“This World Aids Day, there’s a target and a prediction we should all focus on: ending the AIDS epidemic by 2030 or facing a return to the darkest days of the disease,” he wrote on World AIDS Day 2015 in The Independent. "I have been part of the fight to end AIDS for 25 years. In that time there have been so many predictions, deadlines and targets. Some have been wrong: AIDS did not become a universal killer as was once feared but it did tear through the heterosexual community in Africa, which still accounts for the majority of AIDS deaths worldwide. The global response didn’t manage to put three million people on HIV treatment by 2005 as WHO challenged us to, but that target accelerated progress and today ten million people around the world have been saved by antiretroviral medication.
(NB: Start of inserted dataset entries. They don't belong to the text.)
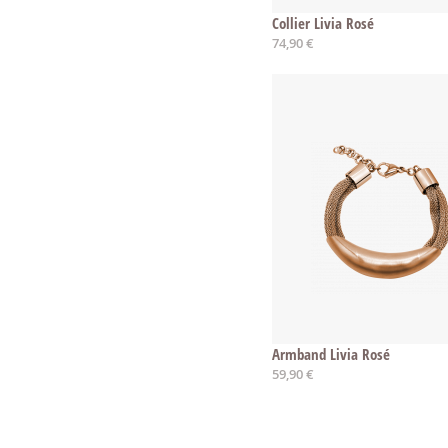
Collier Livia Rosé
74,90 €
Armband Livia Rosé
59,90 €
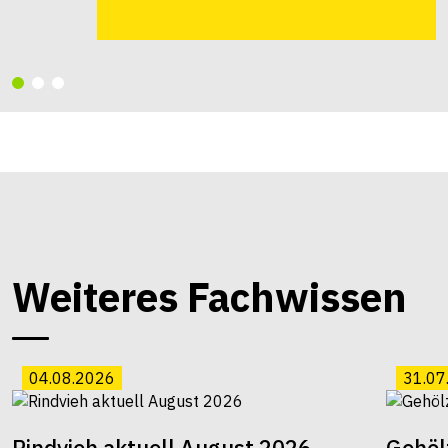
Weiteres Fachwissen
04.08.2026
31.07
Rindvieh aktuell August 2026
Gehöl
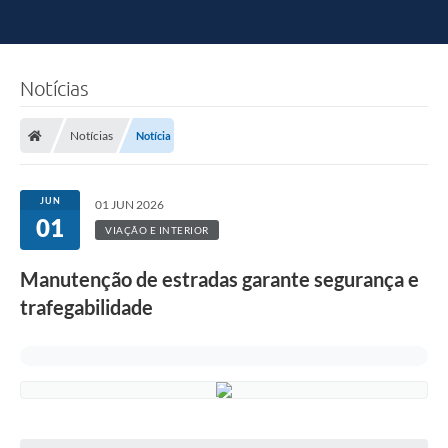
Notícias
Notícias
Notícia
JUN
01 JUN 2026
01
VIAÇÃO E INTERIOR
Manutenção de estradas garante segurança e
trafegabilidade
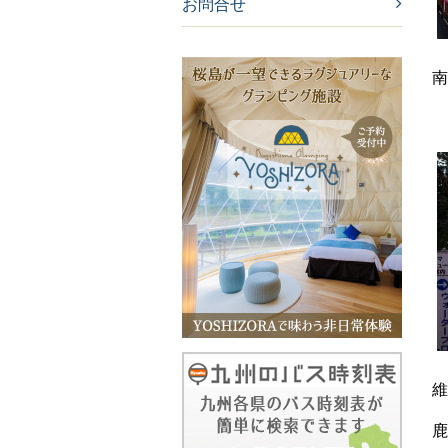
お問合せ
南
維
鹿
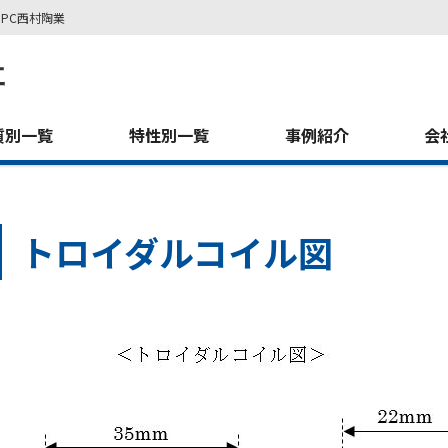
PC西村陶業
質別一覧
特性別一覧
事例紹介
会
トロイダルコイル図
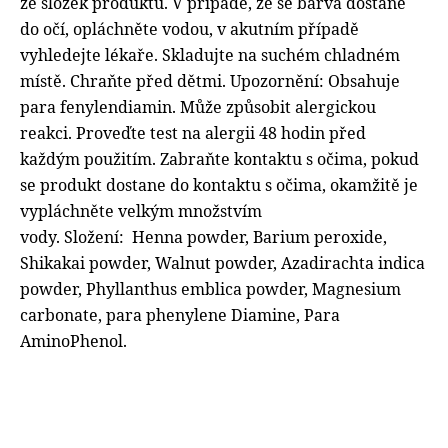
ze složek produktu. V případě, že se barva dostane
do očí, opláchněte vodou, v akutním případě
vyhledejte lékaře. Skladujte na suchém chladném
místě. Chraňte před dětmi.
Upozornění: Obsahuje
para fenylendiamin. Může způsobit alergickou
reakci. Proveďte test na alergii 48 hodin před
každým použitím. Zabraňte kontaktu s očima, pokud
se produkt dostane do kontaktu s očima, okamžitě je
vypláchněte velkým množstvím
vody.
Složení: Henna powder, Barium peroxide,
Shikakai powder, Walnut powder, Azadirachta indica
powder, Phyllanthus emblica powder, Magnesium
carbonate, para phenylene Diamine, Para
AminoPhenol.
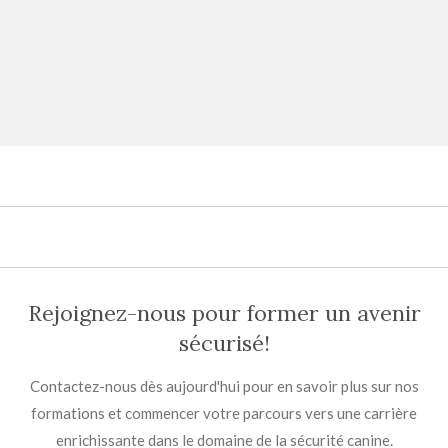
Rejoignez-nous pour former un avenir
sécurisé!
Contactez-nous dès aujourd'hui pour en savoir plus sur nos
formations et commencer votre parcours vers une carrière
enrichissante dans le domaine de la sécurité canine.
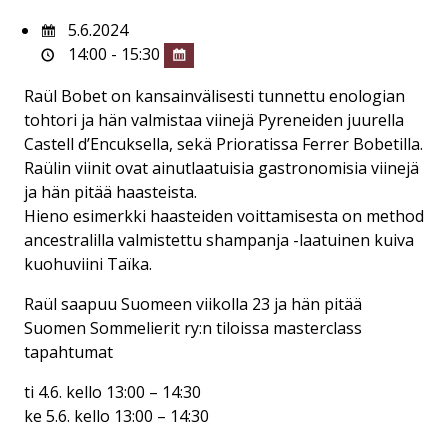
5.6.2024
14:00 - 15:30
Raül Bobet on kansainvälisesti tunnettu enologian
tohtori ja hän valmistaa viinejä Pyreneiden juurella
Castell d’Encuksella, sekä Prioratissa Ferrer Bobetilla.
Raülin viinit ovat ainutlaatuisia gastronomisia viinejä
ja hän pitää haasteista.
Hieno esimerkki haasteiden voittamisesta on method
ancestralilla valmistettu shampanja -laatuinen kuiva
kuohuviini Taïka.
Raül saapuu Suomeen viikolla 23 ja hän pitää
Suomen Sommelierit ry:n tiloissa masterclass
tapahtumat
ti 4.6. kello 13:00 – 14:30
ke 5.6. kello 13:00 – 14:30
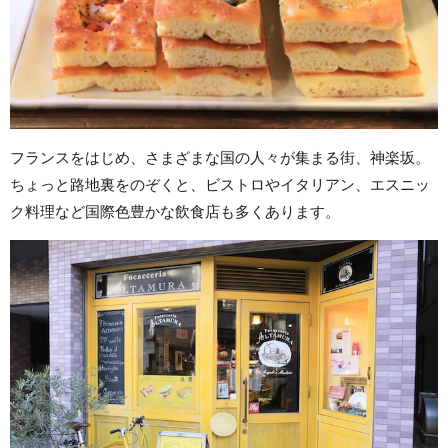
フランスをはじめ、さまざまな国の人々が集まる街、神楽坂。
ちょっと路地裏をのぞくと、ビストロやイタリアン、エスニッ
ク料理など国際色豊かな飲食店も多くあります。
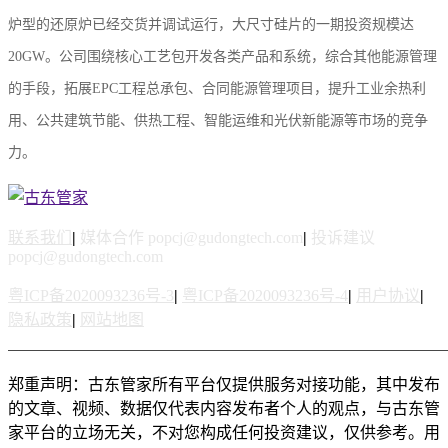
炉型的还原炉已经交货并调试运行，大尺寸硅片的一期投资规模达
20GW。公司围绕核心工艺包开发各类产品和系统，综合其他能源管理
的手段，拓展EPC工程总承包、合同能源管理项目，提升工业余热利
用、公共建筑节能、供热工程、智能运维和光伏新能源等市场的竞争
力。
联系我们
|
媒体合作 popcj@gudongtech.com
|
投诉建议
popcj@gudongtech.com
粤ICP备2020093236号-3
|
粤ICP备2020093236号-4
|
用户协议
|
隐私政策
|
网站地图
郑重声明：古东管家所有平台仅提供服务对接功能，其中发布
的文章、视频、数据仅代表内容发布者个人的观点，与古东管
家平台的立场无关，不对您构成任何投资建议，仅供参考。用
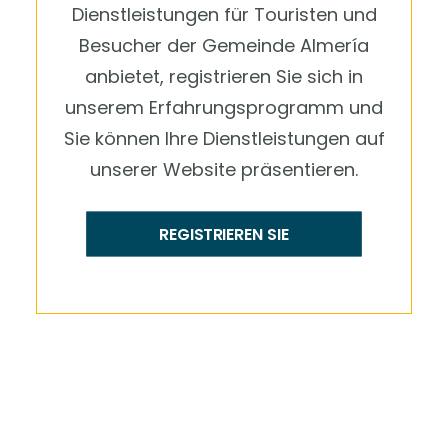
Dienstleistungen für Touristen und
Besucher der Gemeinde Almería
anbietet, registrieren Sie sich in
unserem Erfahrungsprogramm und
Sie können Ihre Dienstleistungen auf
unserer Website präsentieren.
REGISTRIEREN SIE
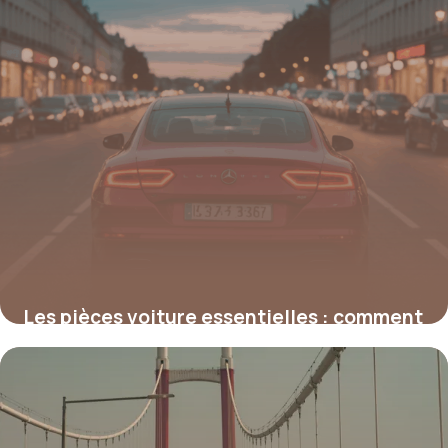
Les pièces voiture essentielles : comment
choisir et assurer leur longévité
19 mai 2026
“This World Aids Day, there’s a target and a prediction we should all focus on: ending the AIDS epidemic by 2030 or facing a return to the darkest days of the disease. At the United Nations General Assembly this year, world leaders committed themselves to the 2030 target. Why? The medicines we now have, as multiple clinical trials prove, are cheap and effective enough to return patients to normal life expectancy and reduce their infectiousness to others by up to 96 per cent. Add to this pre-exposure prophylaxis, male circumcision, prevention of mother to child transmission, paediatric care and support, and we have the arsenal to reduce AIDS from the headline of infectious diseases to a footnote.
“If we don’t deploy the arsenal now, we risk a mutation of the HIV virus and the long, hugely costly road to new medical formulations. At the same time, a global population bulge amongst youth who, with or without their consent, are becoming sexually active means the next generation is at risk. Indeed AIDS is the second largest killer of adolescents in the world.
“And finally, and always, there is stigma.
“Compounded more recently by homophobic laws in many countries, the spectre of shame that hangs over HIV and how it’s transmitted is still enough to keep the most vulnerable – LGBT, drug users, sex workers, people in prison – cowering in the shadows.
“The Elton John AIDS Foundation will do everything we can to help reach the 2030 target. This year, we launched a new $10m fund in partnership with the US government’s PEPFAR programme which will support thousands in LGBT communities across Africa with HIV testing and treatment. We’ve also established an initiative called Young Survivors to link all adolescents living with HIV to medical care in five major cities.
“I am heartened by the amazing work of so many agencies and institutions around the world, some featured in these pages, and the governments, grant makers and individuals that support them to defeat AIDS. I’m truly hopeful that 2030 is a target we can achieve. I’d give anything to be an old man in an AIDS-free world!
“Please help us change the course of history by joining the fight.”